===== Information given

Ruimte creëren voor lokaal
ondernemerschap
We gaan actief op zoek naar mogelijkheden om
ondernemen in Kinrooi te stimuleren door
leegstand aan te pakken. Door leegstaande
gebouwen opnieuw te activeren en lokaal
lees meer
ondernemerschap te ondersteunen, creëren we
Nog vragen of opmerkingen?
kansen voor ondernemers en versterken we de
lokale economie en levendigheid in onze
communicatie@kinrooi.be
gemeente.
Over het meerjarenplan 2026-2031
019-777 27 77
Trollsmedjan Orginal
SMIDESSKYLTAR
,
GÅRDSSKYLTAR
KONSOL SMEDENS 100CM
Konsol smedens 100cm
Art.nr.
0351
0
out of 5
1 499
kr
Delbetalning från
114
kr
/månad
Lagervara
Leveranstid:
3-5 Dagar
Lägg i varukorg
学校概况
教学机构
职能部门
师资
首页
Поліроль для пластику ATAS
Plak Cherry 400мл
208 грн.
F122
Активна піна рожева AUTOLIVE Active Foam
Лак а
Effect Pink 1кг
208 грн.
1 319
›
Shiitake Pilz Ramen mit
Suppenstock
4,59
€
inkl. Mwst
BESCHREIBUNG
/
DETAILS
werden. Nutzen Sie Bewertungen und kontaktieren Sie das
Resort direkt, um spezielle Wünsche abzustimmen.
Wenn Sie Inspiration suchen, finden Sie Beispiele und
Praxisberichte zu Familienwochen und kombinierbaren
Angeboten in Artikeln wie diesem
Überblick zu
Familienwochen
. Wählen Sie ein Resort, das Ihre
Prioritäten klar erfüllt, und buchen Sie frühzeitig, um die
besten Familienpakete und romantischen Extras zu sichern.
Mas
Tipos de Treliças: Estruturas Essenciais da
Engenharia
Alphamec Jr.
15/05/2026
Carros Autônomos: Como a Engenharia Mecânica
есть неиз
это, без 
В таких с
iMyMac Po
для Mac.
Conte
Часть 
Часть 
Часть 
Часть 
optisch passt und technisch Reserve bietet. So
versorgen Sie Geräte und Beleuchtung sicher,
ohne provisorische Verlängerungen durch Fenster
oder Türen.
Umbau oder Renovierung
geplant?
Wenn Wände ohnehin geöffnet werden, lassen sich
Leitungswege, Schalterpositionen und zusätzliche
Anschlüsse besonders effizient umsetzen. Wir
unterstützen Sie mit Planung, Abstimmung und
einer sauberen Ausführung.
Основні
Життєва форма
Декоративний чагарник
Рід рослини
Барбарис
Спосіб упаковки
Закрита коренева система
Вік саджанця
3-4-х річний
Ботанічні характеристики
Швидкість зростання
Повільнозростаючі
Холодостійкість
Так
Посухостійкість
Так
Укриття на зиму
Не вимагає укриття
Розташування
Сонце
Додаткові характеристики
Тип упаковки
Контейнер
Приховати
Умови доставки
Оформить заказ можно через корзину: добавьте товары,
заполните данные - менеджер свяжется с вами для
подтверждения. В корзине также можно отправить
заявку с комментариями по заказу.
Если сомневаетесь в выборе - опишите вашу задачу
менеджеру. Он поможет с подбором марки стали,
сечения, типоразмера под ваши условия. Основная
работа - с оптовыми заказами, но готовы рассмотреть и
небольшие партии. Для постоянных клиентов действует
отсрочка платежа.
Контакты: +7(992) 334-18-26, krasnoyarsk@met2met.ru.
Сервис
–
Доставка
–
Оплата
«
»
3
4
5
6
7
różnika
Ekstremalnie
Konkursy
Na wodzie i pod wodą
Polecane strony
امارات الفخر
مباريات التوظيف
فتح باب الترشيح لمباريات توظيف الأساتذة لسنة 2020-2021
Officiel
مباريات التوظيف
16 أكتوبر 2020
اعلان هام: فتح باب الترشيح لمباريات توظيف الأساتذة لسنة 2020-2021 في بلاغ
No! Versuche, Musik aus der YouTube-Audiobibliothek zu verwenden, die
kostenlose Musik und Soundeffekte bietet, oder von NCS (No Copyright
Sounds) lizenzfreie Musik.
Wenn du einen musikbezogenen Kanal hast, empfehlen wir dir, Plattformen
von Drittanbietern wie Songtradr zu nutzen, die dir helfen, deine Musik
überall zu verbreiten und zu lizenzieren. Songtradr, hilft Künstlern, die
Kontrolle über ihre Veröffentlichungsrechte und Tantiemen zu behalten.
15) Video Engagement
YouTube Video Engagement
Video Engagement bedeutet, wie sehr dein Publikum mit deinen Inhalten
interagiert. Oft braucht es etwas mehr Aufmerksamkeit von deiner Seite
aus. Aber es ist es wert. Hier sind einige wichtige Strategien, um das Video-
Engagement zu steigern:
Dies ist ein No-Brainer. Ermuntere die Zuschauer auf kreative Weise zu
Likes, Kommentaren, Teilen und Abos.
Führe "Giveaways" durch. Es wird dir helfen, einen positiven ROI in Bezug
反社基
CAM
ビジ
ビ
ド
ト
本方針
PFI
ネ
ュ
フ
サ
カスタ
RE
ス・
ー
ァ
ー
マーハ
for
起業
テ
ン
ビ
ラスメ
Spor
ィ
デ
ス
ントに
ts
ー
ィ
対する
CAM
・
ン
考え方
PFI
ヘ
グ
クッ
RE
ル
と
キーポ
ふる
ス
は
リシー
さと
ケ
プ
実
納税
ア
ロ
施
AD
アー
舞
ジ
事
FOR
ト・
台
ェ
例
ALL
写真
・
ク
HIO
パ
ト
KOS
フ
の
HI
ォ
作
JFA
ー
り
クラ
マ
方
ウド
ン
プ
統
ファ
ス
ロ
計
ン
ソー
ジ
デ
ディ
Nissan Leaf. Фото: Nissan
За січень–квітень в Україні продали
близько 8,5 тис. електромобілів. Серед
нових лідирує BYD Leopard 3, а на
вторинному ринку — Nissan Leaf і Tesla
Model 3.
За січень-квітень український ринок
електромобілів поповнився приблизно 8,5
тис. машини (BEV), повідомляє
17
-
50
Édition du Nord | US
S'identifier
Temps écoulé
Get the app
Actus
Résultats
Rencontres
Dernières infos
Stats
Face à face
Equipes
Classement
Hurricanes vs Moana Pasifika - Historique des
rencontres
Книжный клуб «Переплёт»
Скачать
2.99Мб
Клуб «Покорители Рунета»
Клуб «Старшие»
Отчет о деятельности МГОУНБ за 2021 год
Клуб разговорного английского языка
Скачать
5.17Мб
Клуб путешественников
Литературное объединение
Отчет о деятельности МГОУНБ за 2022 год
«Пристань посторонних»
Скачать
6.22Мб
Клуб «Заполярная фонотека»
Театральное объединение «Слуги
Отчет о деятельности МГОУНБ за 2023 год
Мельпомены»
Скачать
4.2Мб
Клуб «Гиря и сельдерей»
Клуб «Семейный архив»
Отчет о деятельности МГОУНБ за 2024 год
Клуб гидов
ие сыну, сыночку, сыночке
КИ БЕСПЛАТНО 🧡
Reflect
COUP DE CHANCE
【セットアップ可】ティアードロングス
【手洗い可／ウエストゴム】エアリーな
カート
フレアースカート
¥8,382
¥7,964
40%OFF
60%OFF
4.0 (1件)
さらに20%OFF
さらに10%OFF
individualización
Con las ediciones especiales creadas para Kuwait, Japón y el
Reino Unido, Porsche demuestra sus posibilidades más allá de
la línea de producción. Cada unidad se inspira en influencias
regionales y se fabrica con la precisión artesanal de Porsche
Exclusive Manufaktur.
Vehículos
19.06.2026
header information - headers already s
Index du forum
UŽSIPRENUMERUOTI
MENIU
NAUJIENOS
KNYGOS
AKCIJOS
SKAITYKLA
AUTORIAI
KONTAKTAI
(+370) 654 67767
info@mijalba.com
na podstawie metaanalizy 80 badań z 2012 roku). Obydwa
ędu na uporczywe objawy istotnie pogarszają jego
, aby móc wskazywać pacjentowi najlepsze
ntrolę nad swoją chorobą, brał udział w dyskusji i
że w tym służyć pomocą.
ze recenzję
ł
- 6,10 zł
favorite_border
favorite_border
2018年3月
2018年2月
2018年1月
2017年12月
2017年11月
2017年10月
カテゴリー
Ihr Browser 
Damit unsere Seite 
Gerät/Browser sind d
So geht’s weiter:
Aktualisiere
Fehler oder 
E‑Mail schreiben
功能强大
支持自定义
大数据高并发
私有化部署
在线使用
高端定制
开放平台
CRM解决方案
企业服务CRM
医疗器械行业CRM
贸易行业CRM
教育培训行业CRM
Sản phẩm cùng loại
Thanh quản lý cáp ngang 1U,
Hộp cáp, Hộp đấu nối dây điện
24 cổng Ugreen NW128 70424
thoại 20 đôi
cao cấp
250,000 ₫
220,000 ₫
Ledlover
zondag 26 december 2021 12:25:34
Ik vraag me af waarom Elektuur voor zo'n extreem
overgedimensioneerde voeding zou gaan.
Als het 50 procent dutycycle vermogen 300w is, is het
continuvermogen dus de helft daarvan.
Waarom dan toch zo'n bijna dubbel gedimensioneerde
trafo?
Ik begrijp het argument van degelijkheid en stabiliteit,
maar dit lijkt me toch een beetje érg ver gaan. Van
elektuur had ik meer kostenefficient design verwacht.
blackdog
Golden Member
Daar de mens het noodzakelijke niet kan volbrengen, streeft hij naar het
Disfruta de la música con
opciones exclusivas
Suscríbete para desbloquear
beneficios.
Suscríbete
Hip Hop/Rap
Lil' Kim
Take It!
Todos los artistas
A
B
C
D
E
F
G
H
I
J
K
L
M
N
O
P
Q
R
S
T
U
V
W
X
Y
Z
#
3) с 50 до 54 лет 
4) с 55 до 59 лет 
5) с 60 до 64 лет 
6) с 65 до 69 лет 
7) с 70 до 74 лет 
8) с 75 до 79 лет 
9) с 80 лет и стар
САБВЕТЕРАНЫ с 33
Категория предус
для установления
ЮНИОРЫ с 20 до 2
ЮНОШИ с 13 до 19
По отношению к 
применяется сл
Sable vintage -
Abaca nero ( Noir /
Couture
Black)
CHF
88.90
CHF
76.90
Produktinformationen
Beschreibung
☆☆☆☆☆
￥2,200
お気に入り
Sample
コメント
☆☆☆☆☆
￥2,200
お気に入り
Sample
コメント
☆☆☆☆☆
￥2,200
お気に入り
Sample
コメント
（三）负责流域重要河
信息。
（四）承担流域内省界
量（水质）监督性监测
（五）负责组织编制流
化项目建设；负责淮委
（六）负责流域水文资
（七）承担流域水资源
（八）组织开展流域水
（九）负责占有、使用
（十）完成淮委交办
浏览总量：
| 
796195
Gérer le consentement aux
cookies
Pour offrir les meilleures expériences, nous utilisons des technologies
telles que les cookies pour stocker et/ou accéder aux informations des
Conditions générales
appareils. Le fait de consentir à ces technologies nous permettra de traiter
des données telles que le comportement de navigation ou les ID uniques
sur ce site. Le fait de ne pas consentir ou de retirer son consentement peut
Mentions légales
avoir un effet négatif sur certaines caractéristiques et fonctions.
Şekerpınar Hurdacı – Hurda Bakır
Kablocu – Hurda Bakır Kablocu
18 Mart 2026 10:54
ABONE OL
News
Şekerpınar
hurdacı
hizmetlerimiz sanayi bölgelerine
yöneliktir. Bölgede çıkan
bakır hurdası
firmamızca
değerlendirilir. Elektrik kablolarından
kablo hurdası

==========

What to work on: Write down only how many lines in the listing contain the word "fait".

Response area: 2